[Work to complete]: Copy the records below word for word, leaving out nothing.

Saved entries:
□ □ □

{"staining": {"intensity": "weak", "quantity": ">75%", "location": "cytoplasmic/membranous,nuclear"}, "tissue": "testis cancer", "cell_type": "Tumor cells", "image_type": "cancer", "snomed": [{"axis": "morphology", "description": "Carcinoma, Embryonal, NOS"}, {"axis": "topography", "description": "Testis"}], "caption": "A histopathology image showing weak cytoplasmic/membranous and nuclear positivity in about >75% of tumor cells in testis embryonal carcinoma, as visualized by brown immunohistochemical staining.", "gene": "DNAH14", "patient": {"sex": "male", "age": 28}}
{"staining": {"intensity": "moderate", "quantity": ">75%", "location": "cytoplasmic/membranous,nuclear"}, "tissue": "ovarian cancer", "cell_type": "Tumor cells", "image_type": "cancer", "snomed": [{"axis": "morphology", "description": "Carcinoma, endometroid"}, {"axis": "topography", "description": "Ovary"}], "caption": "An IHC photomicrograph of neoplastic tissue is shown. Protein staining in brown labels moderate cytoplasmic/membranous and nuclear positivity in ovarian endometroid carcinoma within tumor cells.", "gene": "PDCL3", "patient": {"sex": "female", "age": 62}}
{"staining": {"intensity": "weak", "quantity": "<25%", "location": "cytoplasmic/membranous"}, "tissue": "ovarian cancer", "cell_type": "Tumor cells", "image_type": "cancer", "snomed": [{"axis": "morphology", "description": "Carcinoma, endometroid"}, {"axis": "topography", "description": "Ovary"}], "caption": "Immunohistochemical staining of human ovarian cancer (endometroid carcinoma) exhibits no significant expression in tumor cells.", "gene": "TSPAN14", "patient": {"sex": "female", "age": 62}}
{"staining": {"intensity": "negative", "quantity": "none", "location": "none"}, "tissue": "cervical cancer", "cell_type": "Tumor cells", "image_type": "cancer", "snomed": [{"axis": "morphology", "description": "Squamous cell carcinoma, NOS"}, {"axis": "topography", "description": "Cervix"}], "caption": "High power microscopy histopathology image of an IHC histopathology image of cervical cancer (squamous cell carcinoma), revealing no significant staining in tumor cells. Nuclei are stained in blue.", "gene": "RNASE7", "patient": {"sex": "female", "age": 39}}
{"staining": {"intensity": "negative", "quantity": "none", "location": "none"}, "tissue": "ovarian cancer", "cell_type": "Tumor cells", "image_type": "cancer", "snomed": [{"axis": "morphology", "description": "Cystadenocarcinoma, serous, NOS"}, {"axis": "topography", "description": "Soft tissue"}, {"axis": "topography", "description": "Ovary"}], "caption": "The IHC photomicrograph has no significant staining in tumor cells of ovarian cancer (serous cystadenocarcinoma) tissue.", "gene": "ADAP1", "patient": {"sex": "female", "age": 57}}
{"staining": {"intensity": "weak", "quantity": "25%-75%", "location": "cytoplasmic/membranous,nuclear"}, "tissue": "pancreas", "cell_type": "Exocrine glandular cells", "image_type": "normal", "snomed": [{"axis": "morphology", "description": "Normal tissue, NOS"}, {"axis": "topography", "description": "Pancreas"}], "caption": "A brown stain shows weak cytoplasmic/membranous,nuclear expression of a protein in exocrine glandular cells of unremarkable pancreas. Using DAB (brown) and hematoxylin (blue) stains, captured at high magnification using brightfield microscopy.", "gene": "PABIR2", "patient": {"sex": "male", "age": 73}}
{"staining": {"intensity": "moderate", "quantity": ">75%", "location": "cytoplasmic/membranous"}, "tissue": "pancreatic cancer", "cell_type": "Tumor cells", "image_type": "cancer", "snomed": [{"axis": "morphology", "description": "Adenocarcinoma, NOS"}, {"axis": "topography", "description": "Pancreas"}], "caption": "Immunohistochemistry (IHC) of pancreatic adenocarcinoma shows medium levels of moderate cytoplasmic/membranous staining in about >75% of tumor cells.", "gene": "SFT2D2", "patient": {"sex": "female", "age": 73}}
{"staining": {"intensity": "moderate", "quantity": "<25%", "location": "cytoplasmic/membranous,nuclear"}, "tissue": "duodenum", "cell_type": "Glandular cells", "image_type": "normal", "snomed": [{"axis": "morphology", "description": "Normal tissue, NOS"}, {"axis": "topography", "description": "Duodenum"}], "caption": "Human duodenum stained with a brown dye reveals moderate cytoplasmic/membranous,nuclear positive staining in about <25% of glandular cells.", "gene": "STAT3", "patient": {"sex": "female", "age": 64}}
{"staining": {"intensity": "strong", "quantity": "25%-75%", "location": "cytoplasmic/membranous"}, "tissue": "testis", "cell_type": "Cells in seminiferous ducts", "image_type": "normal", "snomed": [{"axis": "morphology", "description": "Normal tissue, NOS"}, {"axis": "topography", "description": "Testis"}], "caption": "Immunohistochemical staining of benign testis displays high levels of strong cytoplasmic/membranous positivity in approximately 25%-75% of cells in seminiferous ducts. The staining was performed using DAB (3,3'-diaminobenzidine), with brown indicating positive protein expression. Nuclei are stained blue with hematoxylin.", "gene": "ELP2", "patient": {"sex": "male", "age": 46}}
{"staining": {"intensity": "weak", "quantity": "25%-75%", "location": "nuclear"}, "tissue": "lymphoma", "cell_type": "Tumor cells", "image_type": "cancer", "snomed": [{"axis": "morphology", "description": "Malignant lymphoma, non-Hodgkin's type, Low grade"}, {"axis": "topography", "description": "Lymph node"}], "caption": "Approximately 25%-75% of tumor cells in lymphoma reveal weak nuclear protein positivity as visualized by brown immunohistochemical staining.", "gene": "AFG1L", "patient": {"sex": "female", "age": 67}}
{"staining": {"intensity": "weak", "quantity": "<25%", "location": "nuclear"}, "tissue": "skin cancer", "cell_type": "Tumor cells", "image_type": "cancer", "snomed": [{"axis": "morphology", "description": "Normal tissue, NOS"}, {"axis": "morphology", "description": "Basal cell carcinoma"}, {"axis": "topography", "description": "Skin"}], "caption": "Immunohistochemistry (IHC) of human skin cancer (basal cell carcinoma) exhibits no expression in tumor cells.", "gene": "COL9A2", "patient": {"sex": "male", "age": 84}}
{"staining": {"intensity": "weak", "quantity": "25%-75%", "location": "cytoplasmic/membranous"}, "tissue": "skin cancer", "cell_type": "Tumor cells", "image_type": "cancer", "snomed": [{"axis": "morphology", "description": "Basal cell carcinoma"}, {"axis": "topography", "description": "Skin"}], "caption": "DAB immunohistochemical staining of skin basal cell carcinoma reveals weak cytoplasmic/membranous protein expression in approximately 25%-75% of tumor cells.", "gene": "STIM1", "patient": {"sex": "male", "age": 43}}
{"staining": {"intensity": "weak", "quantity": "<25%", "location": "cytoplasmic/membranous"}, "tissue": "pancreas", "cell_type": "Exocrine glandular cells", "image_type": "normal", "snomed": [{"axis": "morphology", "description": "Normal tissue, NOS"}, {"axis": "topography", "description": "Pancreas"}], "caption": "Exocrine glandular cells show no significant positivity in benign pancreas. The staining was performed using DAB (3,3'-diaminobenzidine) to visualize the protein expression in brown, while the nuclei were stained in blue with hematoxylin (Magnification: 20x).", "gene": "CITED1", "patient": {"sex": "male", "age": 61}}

□ □ □

[Task result]:
{"staining": {"intensity": "weak", "quantity": ">75%", "location": "cytoplasmic/membranous,nuclear"}, "tissue": "testis cancer", "cell_type": "Tumor cells", "image_type": "cancer", "snomed": [{"axis": "morphology", "description": "Carcinoma, Embryonal, NOS"}, {"axis": "topography", "description": "Testis"}], "caption": "A histopathology image showing weak cytoplasmic/membranous and nuclear positivity in about >75% of tumor cells in testis embryonal carcinoma, as visualized by brown immunohistochemical staining.", "gene": "DNAH14", "patient": {"sex": "male", "age": 28}}
{"staining": {"intensity": "moderate", "quantity": ">75%", "location": "cytoplasmic/membranous,nuclear"}, "tissue": "ovarian cancer", "cell_type": "Tumor cells", "image_type": "cancer", "snomed": [{"axis": "morphology", "description": "Carcinoma, endometroid"}, {"axis": "topography", "description": "Ovary"}], "caption": "An IHC photomicrograph of neoplastic tissue is shown. Protein staining in brown labels moderate cytoplasmic/membranous and nuclear positivity in ovarian endometroid carcinoma within tumor cells.", "gene": "PDCL3", "patient": {"sex": "female", "age": 62}}
{"staining": {"intensity": "weak", "quantity": "<25%", "location": "cytoplasmic/membranous"}, "tissue": "ovarian cancer", "cell_type": "Tumor cells", "image_type": "cancer", "snomed": [{"axis": "morphology", "description": "Carcinoma, endometroid"}, {"axis": "topography", "description": "Ovary"}], "caption": "Immunohistochemical staining of human ovarian cancer (endometroid carcinoma) exhibits no significant expression in tumor cells.", "gene": "TSPAN14", "patient": {"sex": "female", "age": 62}}
{"staining": {"intensity": "negative", "quantity": "none", "location": "none"}, "tissue": "cervical cancer", "cell_type": "Tumor cells", "image_type": "cancer", "snomed": [{"axis": "morphology", "description": "Squamous cell carcinoma, NOS"}, {"axis": "topography", "description": "Cervix"}], "caption": "High power microscopy histopathology image of an IHC histopathology image of cervical cancer (squamous cell carcinoma), revealing no significant staining in tumor cells. Nuclei are stained in blue.", "gene": "RNASE7", "patient": {"sex": "female", "age": 39}}
{"staining": {"intensity": "negative", "quantity": "none", "location": "none"}, "tissue": "ovarian cancer", "cell_type": "Tumor cells", "image_type": "cancer", "snomed": [{"axis": "morphology", "description": "Cystadenocarcinoma, serous, NOS"}, {"axis": "topography", "description": "Soft tissue"}, {"axis": "topography", "description": "Ovary"}], "caption": "The IHC photomicrograph has no significant staining in tumor cells of ovarian cancer (serous cystadenocarcinoma) tissue.", "gene": "ADAP1", "patient": {"sex": "female", "age": 57}}
{"staining": {"intensity": "weak", "quantity": "25%-75%", "location": "cytoplasmic/membranous,nuclear"}, "tissue": "pancreas", "cell_type": "Exocrine glandular cells", "image_type": "normal", "snomed": [{"axis": "morphology", "description": "Normal tissue, NOS"}, {"axis": "topography", "description": "Pancreas"}], "caption": "A brown stain shows weak cytoplasmic/membranous,nuclear expression of a protein in exocrine glandular cells of unremarkable pancreas. Using DAB (brown) and hematoxylin (blue) stains, captured at high magnification using brightfield microscopy.", "gene": "PABIR2", "patient": {"sex": "male", "age": 73}}
{"staining": {"intensity": "moderate", "quantity": ">75%", "location": "cytoplasmic/membranous"}, "tissue": "pancreatic cancer", "cell_type": "Tumor cells", "image_type": "cancer", "snomed": [{"axis": "morphology", "description": "Adenocarcinoma, NOS"}, {"axis": "topography", "description": "Pancreas"}], "caption": "Immunohistochemistry (IHC) of pancreatic adenocarcinoma shows medium levels of moderate cytoplasmic/membranous staining in about >75% of tumor cells.", "gene": "SFT2D2", "patient": {"sex": "female", "age": 73}}
{"staining": {"intensity": "moderate", "quantity": "<25%", "location": "cytoplasmic/membranous,nuclear"}, "tissue": "duodenum", "cell_type": "Glandular cells", "image_type": "normal", "snomed": [{"axis": "morphology", "description": "Normal tissue, NOS"}, {"axis": "topography", "description": "Duodenum"}], "caption": "Human duodenum stained with a brown dye reveals moderate cytoplasmic/membranous,nuclear positive staining in about <25% of glandular cells.", "gene": "STAT3", "patient": {"sex": "female", "age": 64}}
{"staining": {"intensity": "strong", "quantity": "25%-75%", "location": "cytoplasmic/membranous"}, "tissue": "testis", "cell_type": "Cells in seminiferous ducts", "image_type": "normal", "snomed": [{"axis": "morphology", "description": "Normal tissue, NOS"}, {"axis": "topography", "description": "Testis"}], "caption": "Immunohistochemical staining of benign testis displays high levels of strong cytoplasmic/membranous positivity in approximately 25%-75% of cells in seminiferous ducts. The staining was performed using DAB (3,3'-diaminobenzidine), with brown indicating positive protein expression. Nuclei are stained blue with hematoxylin.", "gene": "ELP2", "patient": {"sex": "male", "age": 46}}
{"staining": {"intensity": "weak", "quantity": "25%-75%", "location": "nuclear"}, "tissue": "lymphoma", "cell_type": "Tumor cells", "image_type": "cancer", "snomed": [{"axis": "morphology", "description": "Malignant lymphoma, non-Hodgkin's type, Low grade"}, {"axis": "topography", "description": "Lymph node"}], "caption": "Approximately 25%-75% of tumor cells in lymphoma reveal weak nuclear protein positivity as visualized by brown immunohistochemical staining.", "gene": "AFG1L", "patient": {"sex": "female", "age": 67}}
{"staining": {"intensity": "weak", "quantity": "<25%", "location": "nuclear"}, "tissue": "skin cancer", "cell_type": "Tumor cells", "image_type": "cancer", "snomed": [{"axis": "morphology", "description": "Normal tissue, NOS"}, {"axis": "morphology", "description": "Basal cell carcinoma"}, {"axis": "topography", "description": "Skin"}], "caption": "Immunohistochemistry (IHC) of human skin cancer (basal cell carcinoma) exhibits no expression in tumor cells.", "gene": "COL9A2", "patient": {"sex": "male", "age": 84}}
{"staining": {"intensity": "weak", "quantity": "25%-75%", "location": "cytoplasmic/membranous"}, "tissue": "skin cancer", "cell_type": "Tumor cells", "image_type": "cancer", "snomed": [{"axis": "morphology", "description": "Basal cell carcinoma"}, {"axis": "topography", "description": "Skin"}], "caption": "DAB immunohistochemical staining of skin basal cell carcinoma reveals weak cytoplasmic/membranous protein expression in approximately 25%-75% of tumor cells.", "gene": "STIM1", "patient": {"sex": "male", "age": 43}}
{"staining": {"intensity": "weak", "quantity": "<25%", "location": "cytoplasmic/membranous"}, "tissue": "pancreas", "cell_type": "Exocrine glandular cells", "image_type": "normal", "snomed": [{"axis": "morphology", "description": "Normal tissue, NOS"}, {"axis": "topography", "description": "Pancreas"}], "caption": "Exocrine glandular cells show no significant positivity in benign pancreas. The staining was performed using DAB (3,3'-diaminobenzidine) to visualize the protein expression in brown, while the nuclei were stained in blue with hematoxylin (Magnification: 20x).", "gene": "CITED1", "patient": {"sex": "male", "age": 61}}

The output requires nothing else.